[[ The data open ]]

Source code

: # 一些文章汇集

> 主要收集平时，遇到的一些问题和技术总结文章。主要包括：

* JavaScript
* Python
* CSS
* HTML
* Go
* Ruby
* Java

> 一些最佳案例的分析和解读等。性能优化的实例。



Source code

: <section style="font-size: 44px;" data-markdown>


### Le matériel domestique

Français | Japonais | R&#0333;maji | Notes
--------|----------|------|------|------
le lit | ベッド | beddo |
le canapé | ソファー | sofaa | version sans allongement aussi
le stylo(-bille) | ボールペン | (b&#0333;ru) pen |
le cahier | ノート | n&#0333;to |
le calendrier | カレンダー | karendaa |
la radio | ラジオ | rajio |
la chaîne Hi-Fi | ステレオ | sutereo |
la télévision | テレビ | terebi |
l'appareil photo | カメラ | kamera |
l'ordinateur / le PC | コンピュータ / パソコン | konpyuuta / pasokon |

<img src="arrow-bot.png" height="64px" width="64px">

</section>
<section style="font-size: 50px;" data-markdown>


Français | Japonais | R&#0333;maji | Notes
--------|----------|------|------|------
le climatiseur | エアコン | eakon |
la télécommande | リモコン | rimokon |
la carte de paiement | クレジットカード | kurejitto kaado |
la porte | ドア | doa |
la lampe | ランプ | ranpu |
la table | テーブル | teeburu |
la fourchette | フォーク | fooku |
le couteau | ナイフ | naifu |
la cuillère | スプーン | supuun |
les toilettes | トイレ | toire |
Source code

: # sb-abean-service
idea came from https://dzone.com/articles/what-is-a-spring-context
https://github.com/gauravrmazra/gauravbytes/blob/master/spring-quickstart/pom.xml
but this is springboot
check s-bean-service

[[ The data closed ]]

Exercise ->
Reproduce the entries exactly as they appear.

Task answer ->
Source code

: # 一些文章汇集

> 主要收集平时，遇到的一些问题和技术总结文章。主要包括：

* JavaScript
* Python
* CSS
* HTML
* Go
* Ruby
* Java

> 一些最佳案例的分析和解读等。性能优化的实例。



Source code

: <section style="font-size: 44px;" data-markdown>


### Le matériel domestique

Français | Japonais | R&#0333;maji | Notes
--------|----------|------|------|------
le lit | ベッド | beddo |
le canapé | ソファー | sofaa | version sans allongement aussi
le stylo(-bille) | ボールペン | (b&#0333;ru) pen |
le cahier | ノート | n&#0333;to |
le calendrier | カレンダー | karendaa |
la radio | ラジオ | rajio |
la chaîne Hi-Fi | ステレオ | sutereo |
la télévision | テレビ | terebi |
l'appareil photo | カメラ | kamera |
l'ordinateur / le PC | コンピュータ / パソコン | konpyuuta / pasokon |

<img src="arrow-bot.png" height="64px" width="64px">

</section>
<section style="font-size: 50px;" data-markdown>


Français | Japonais | R&#0333;maji | Notes
--------|----------|------|------|------
le climatiseur | エアコン | eakon |
la télécommande | リモコン | rimokon |
la carte de paiement | クレジットカード | kurejitto kaado |
la porte | ドア | doa |
la lampe | ランプ | ranpu |
la table | テーブル | teeburu |
la fourchette | フォーク | fooku |
le couteau | ナイフ | naifu |
la cuillère | スプーン | supuun |
les toilettes | トイレ | toire |
Source code

: # sb-abean-service
idea came from https://dzone.com/articles/what-is-a-spring-context
https://github.com/gauravrmazra/gauravbytes/blob/master/spring-quickstart/pom.xml
but this is springboot
check s-bean-service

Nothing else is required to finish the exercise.